Challenges.
• a. What Yom Kippur events does the article on the Yellow Springs Havurah list, with the day and time of each?
• b. Where are all of the Havurah's Yom Kippur events held, according to the article about do-it-yourself Judaism in Yellow Springs?
• c. Pick up the article about the Yellow Springs Havurah after its last sentence and carry it on.

Document segment.
-- Start --

DIY Judaism in the village
- Published: October 13, 2011
When Randi Rothman suggested last weekend that the Yellow Springs Havurah read a book called Empowered Judaism, members at the well-attended Shabbat service agreed it sounded a lot like the collaborative spiritual community already here in Yellow Springs.
Without a rabbi, members of the Havurah lead themselves in prayer, song and scripture in a largely Hebrew semi-monthly service, organize Bar and Bat Mitzvah ceremonies and celebrate the Jewish holidays. A book extolling the benefits of such laity-led communities seemed perfect for the small, engaged, somewhat anarchist Havurah practicing what they called do-it-yourself Judaism.
The Havurah has also taken the High Holy Days to a deeper level, and for the second year will host traveling singer and storyteller Steve Klaper for services which began last week with Rosh Hashanah, the Jewish New Year.
Klaper returns this Friday and Saturday for Yom Kippur services, starting with Erev Yom Kippur on Friday, Oct. 7, at 7 p.m. and continuing on Saturday, Oct. 8, at a 10 a.m. service and 7 p.m. concluding service. A community break fast follows at 8 p.m. All events are at Rockford Chapel on the Antioch campus.
Yom Kippur services are open to anyone in the community, Havurah members said. And during these High Holy Days, a time traditionally used for reflection and self-examination, members of the Yellow Springs Havurah discussed ways to grow the tight-knit local Jewish religious community while still fulfilling the spiritual needs of its members.
“I feel like we could really use some new interest and energy,” and more youth, said Jay Rothman in an interview this week. No special knowledge or training is required to participate, just “a little interest and curiosity,” he said. Shabbat services are open to non-members.

-- End --

Data.
-- Start --

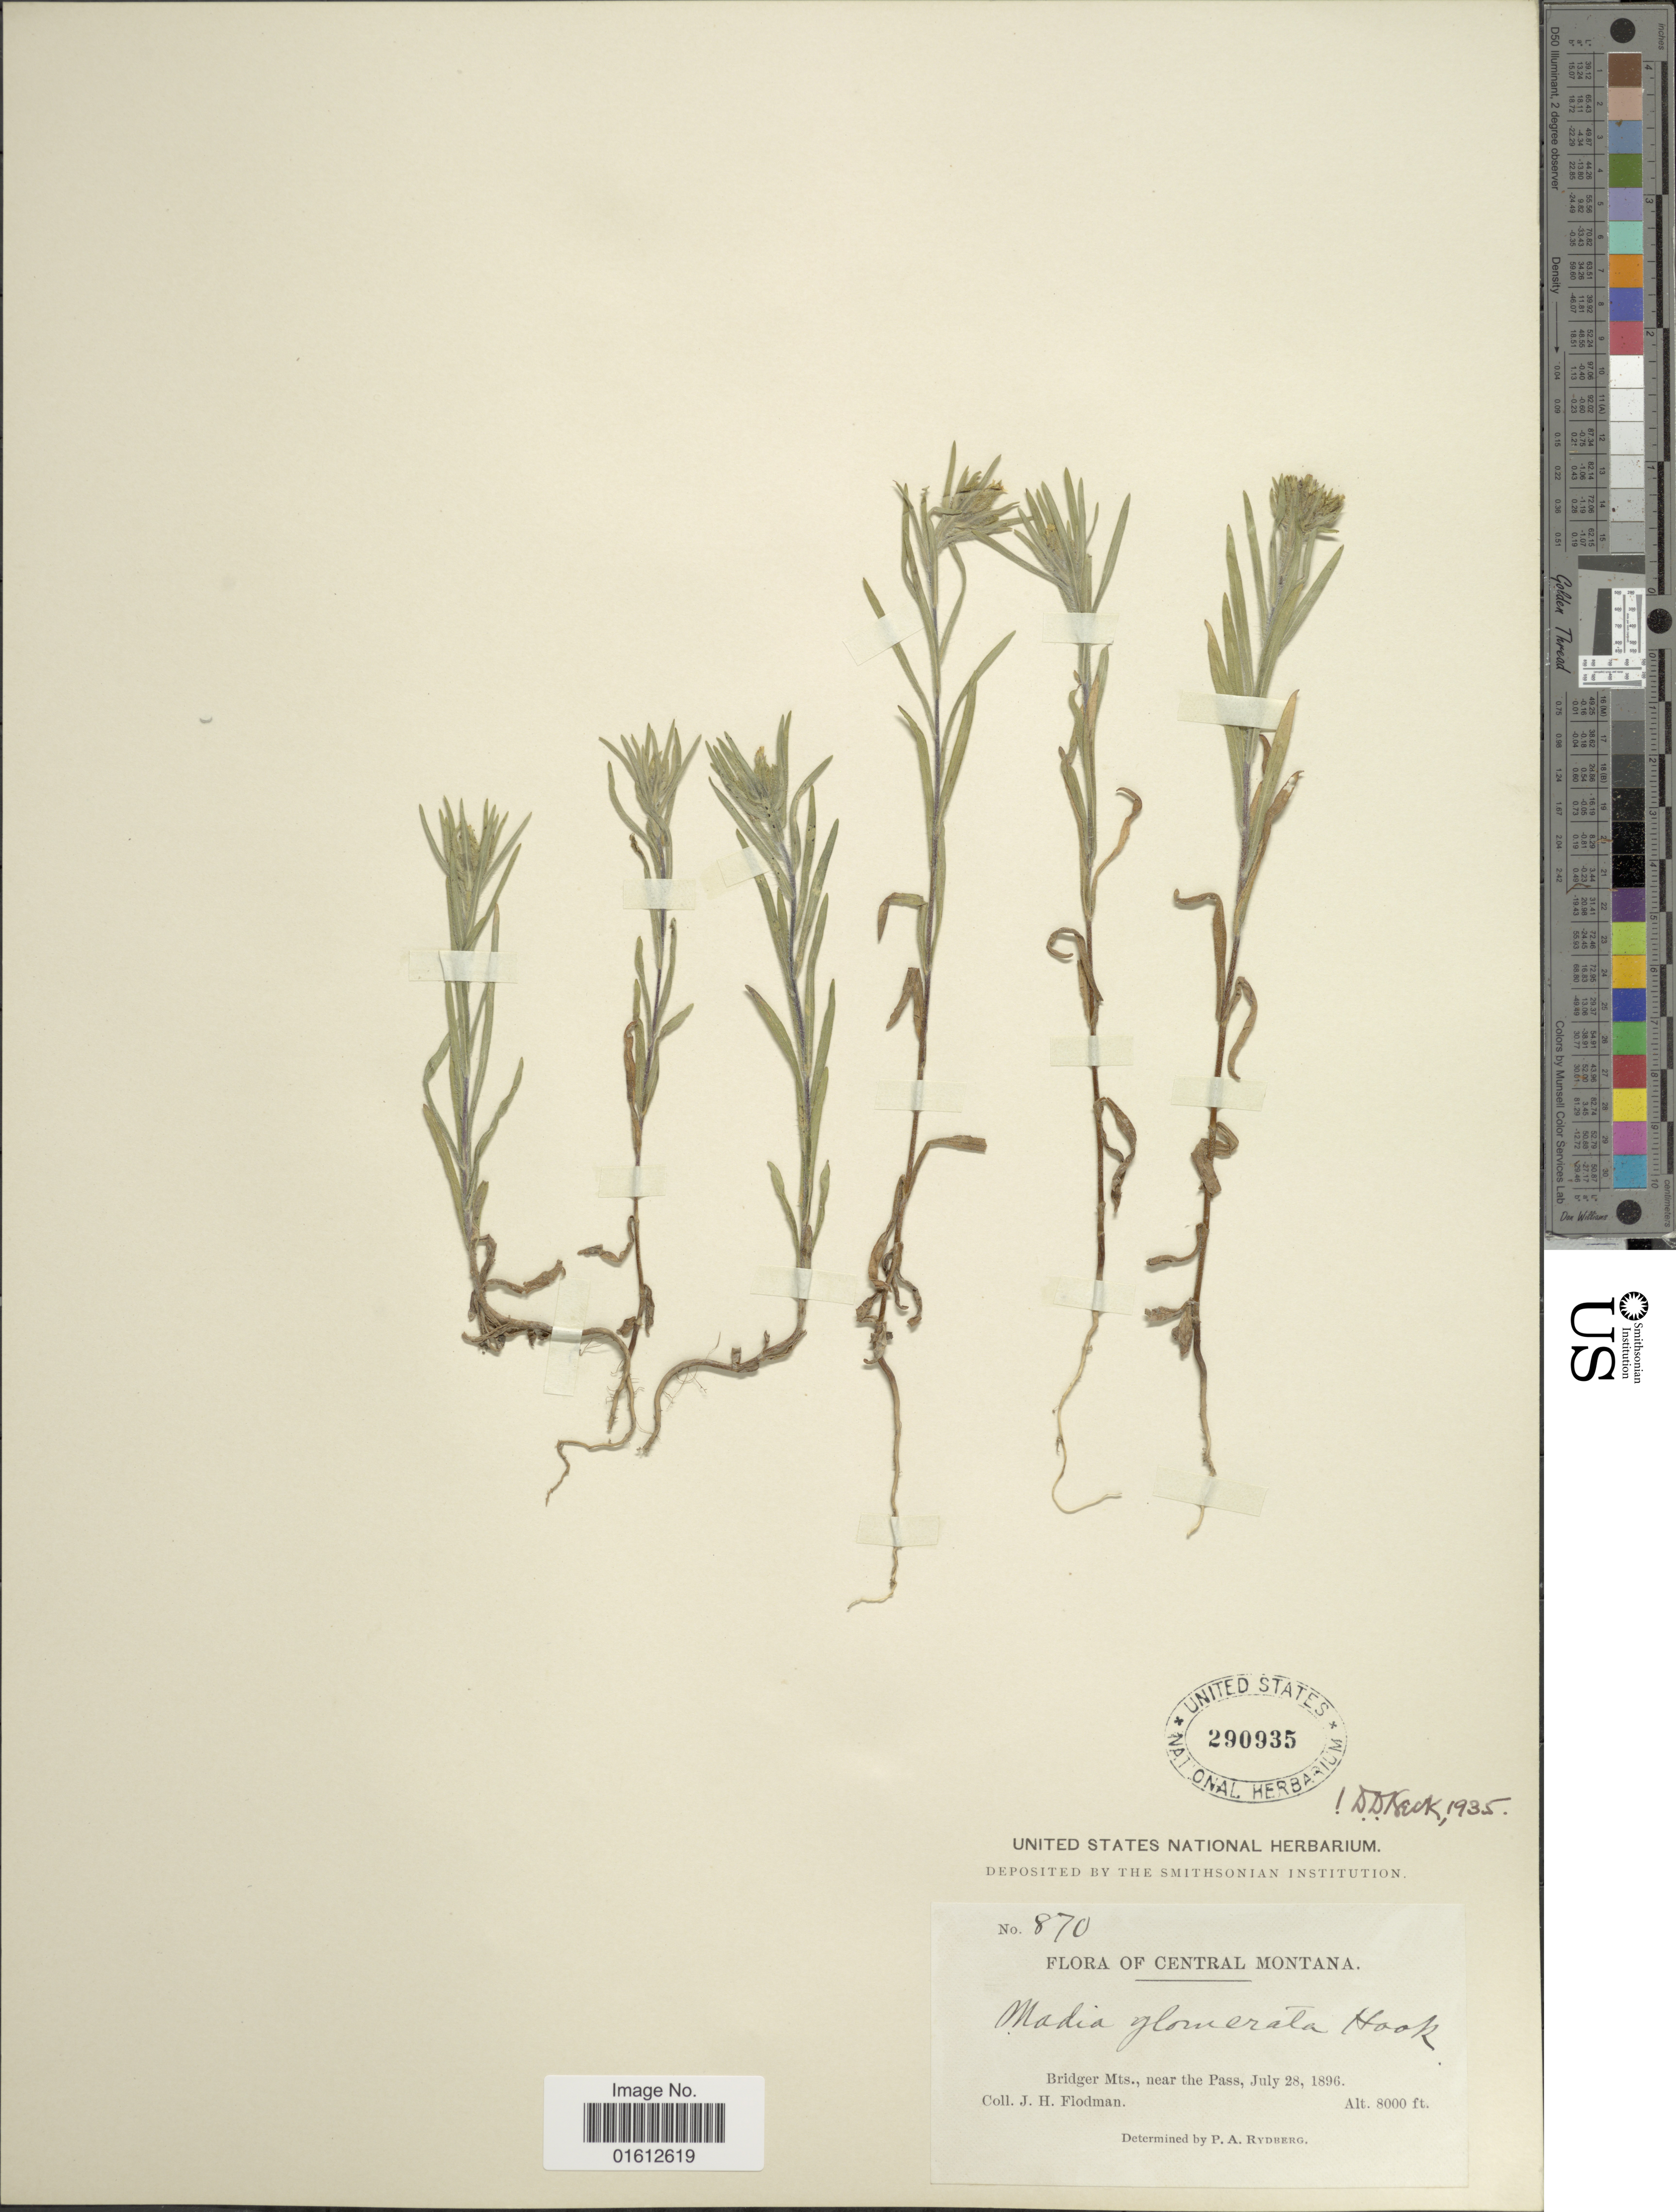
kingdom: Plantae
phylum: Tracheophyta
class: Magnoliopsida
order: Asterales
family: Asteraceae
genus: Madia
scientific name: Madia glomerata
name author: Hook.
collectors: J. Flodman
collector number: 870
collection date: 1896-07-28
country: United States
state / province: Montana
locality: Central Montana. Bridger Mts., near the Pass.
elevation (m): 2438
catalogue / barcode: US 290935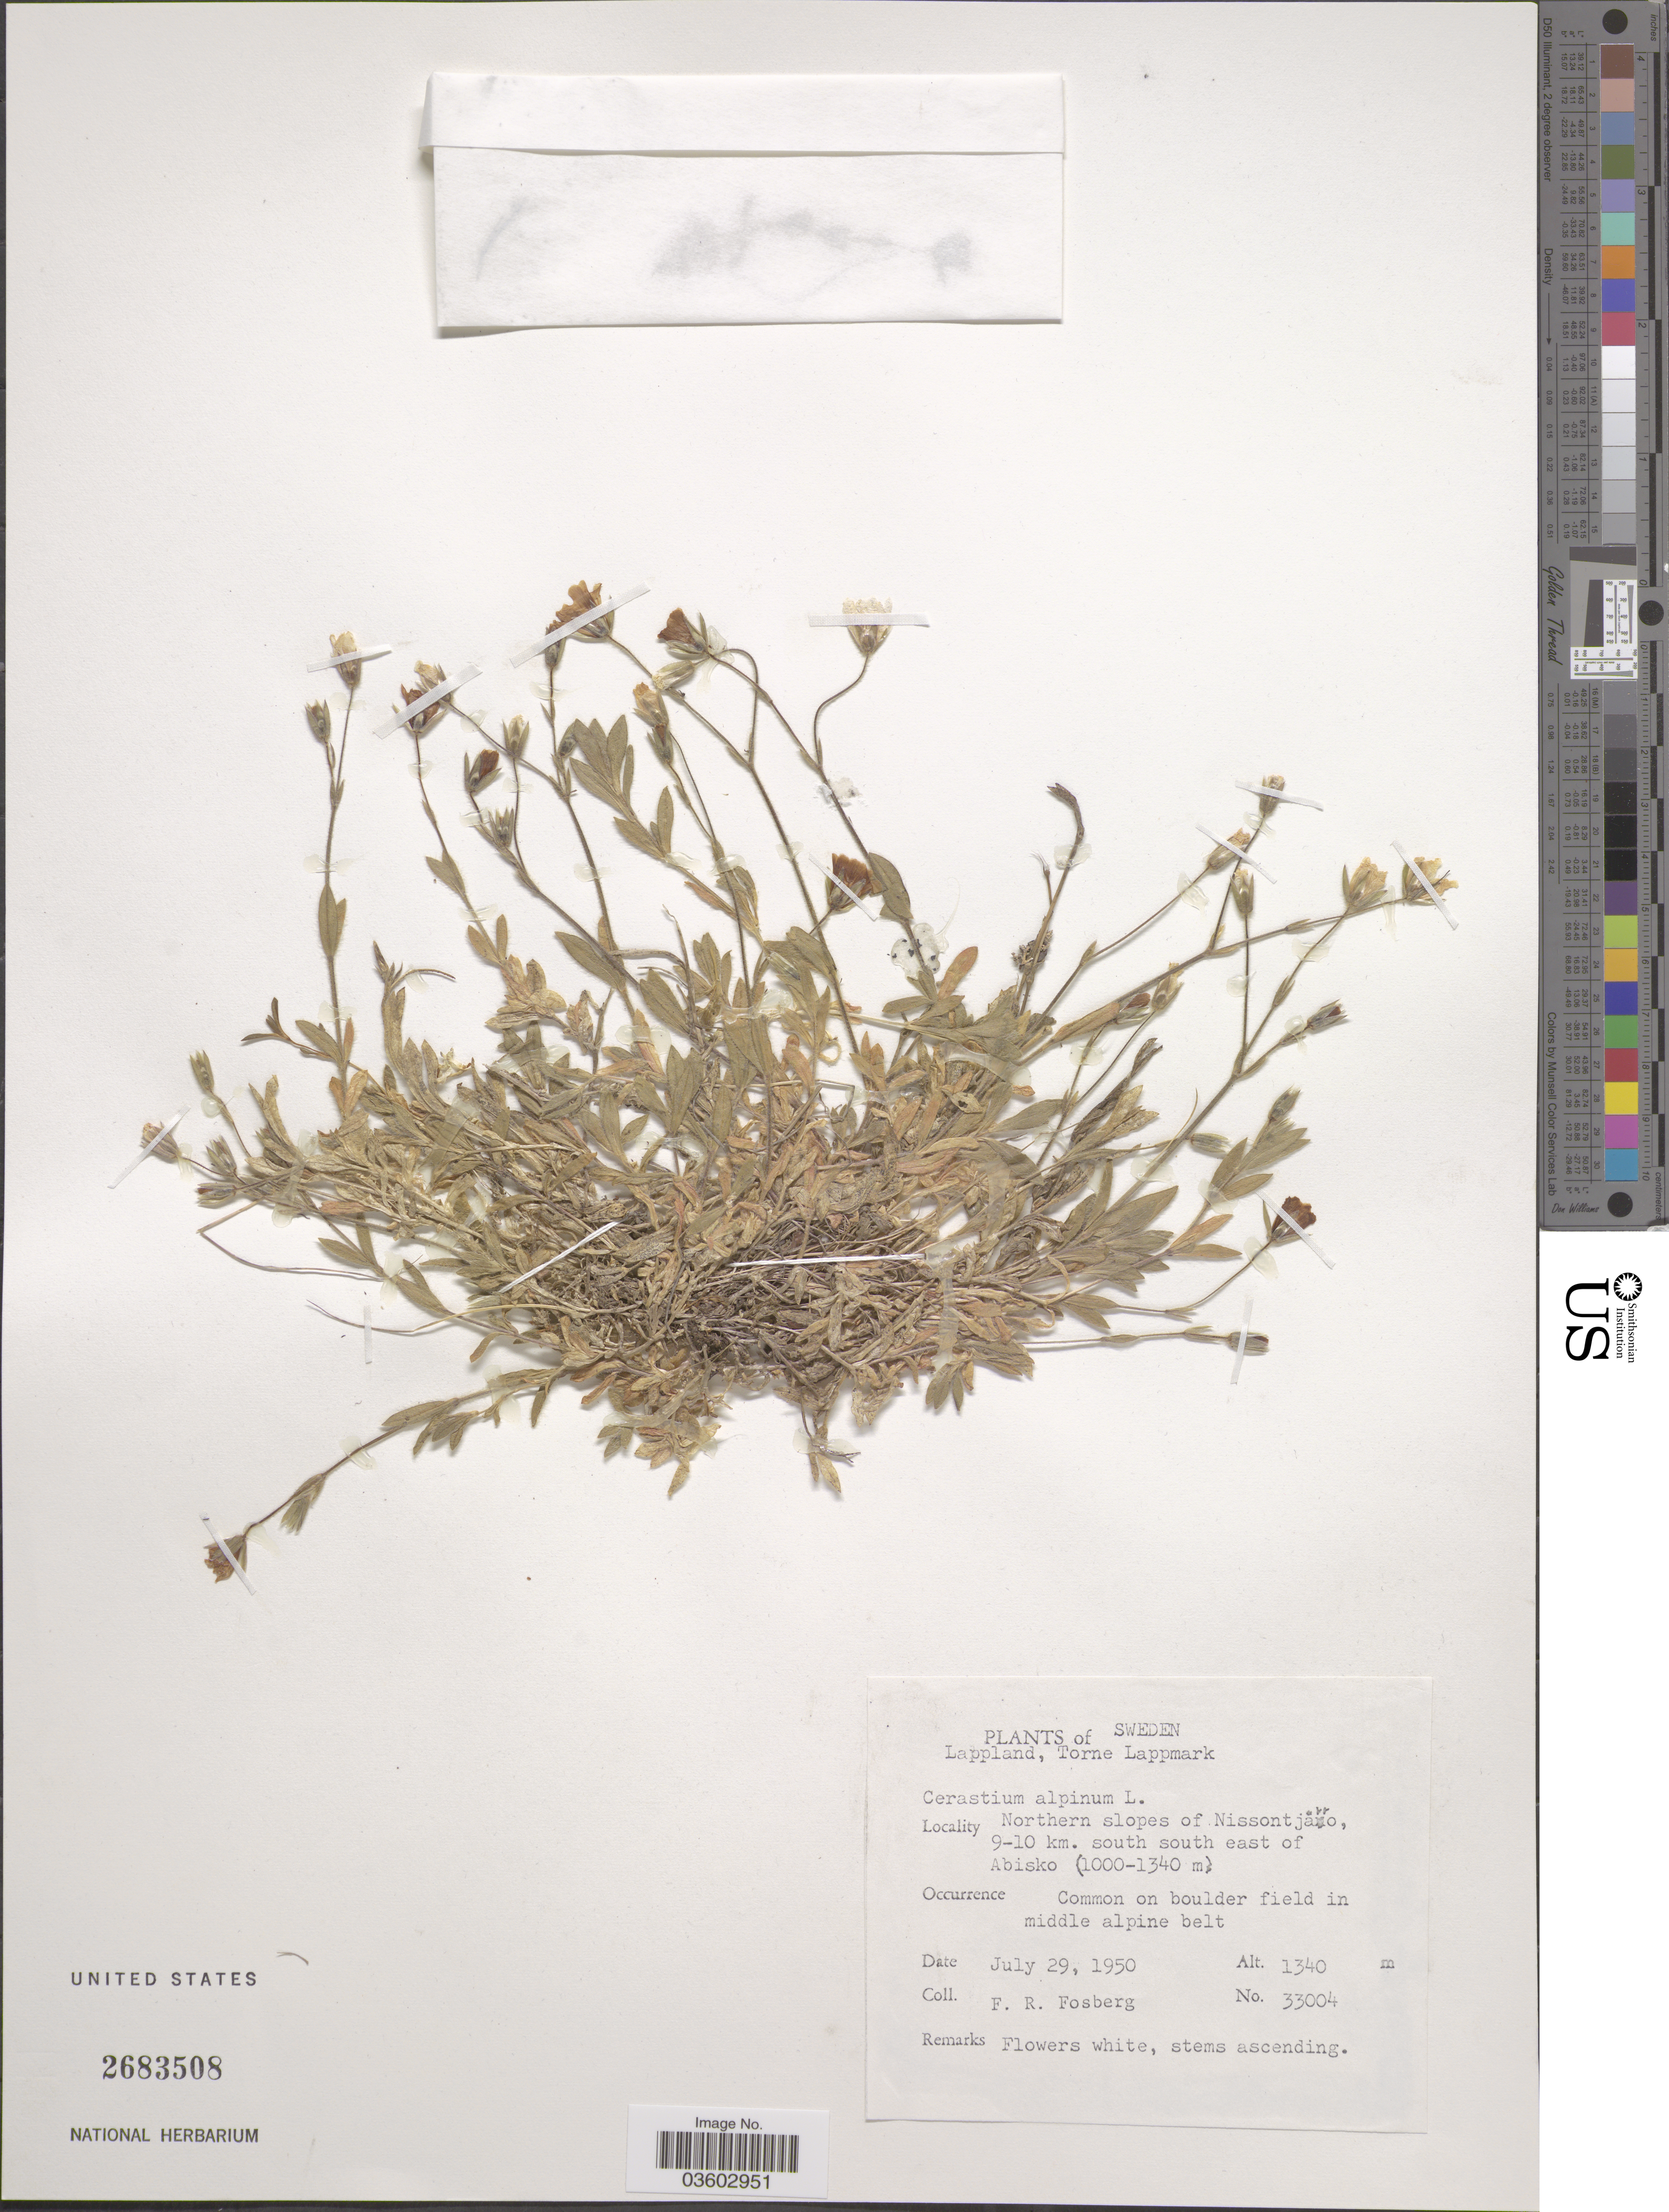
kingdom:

-- End --

Answers below.
• a.
- Erev Yom Kippur: Friday, Oct. 7, at 7 p.m.
- Service: Saturday, Oct. 8, at 10 a.m.
- Concluding service: Saturday, Oct. 8, at 7 p.m.
- Community break fast: Saturday, Oct. 8, at 8 p.m.

• b. Rockford Chapel on the Antioch campus.

• c.
The local Havurah may, in fact, appeal to a larger segment of the community, members said. Skills in reading Hebrew or praying are not necessary because prayers are transliterated as well as translated into English. And services are eclectic, with readings from many different religious traditions (Readings from the works of Howard Zinn and Albert Einstein were included in last week’s Shabbat).
The Havurah also wants to reach out to the estimated 300 Jewish people in the community, some of whom may be kept away by negative religious experiences and a desire to be more universalist, Rothman said.
“On the one hand, how do we celebrate our uniqueness and on the other hand be universalist?” Jay Rothman asked of the Jewish community. “It’s not hard to be both, but people think that if you affiliate with a particular community, you are separating yourself.”
For Seth Gordon, who has bad memories from his experience at Hebrew school, the Havurah is a comfortable place for him to live the spiritual tradition of his youth.
“I come because I have these tunes in my head anyway and because it’s a place to be a part of something I grew up in and be part of a spiritual tradition I was given,” Gordon said.
In recent decades the local Havurah grew from a mostly cultural organization that hosted an annual Chanukah party to a much more active tax-exempt non-profit with its own services. For a period of time, Rabbi Gevirtz from Temple Shalom in Springfield put on a monthly service here, and when she died the group gradually took on more responsibility. Today, the Havurah uses a prayer book created by its members and all its participants, including its youth, lead prayers and Torah readings.
“We are very bottom-up, we’re not interested in or seeking any kind of authoritative leadership,” Jay Rothman said. “The do-it-yourself approach has been helpful for us because we had to develop the competence and skills.”
Jay Rothman and his wife, Randi, invigorated the group when they moved back to Yellow Springs from Philadelphia with the intention of creating a Jewish community here in which to raise their three children. When their sons, Moriel and Jesse, went on to become leaders in their college Jewish communities, Jay Rothman knew that the local group, though tiny, was empowered.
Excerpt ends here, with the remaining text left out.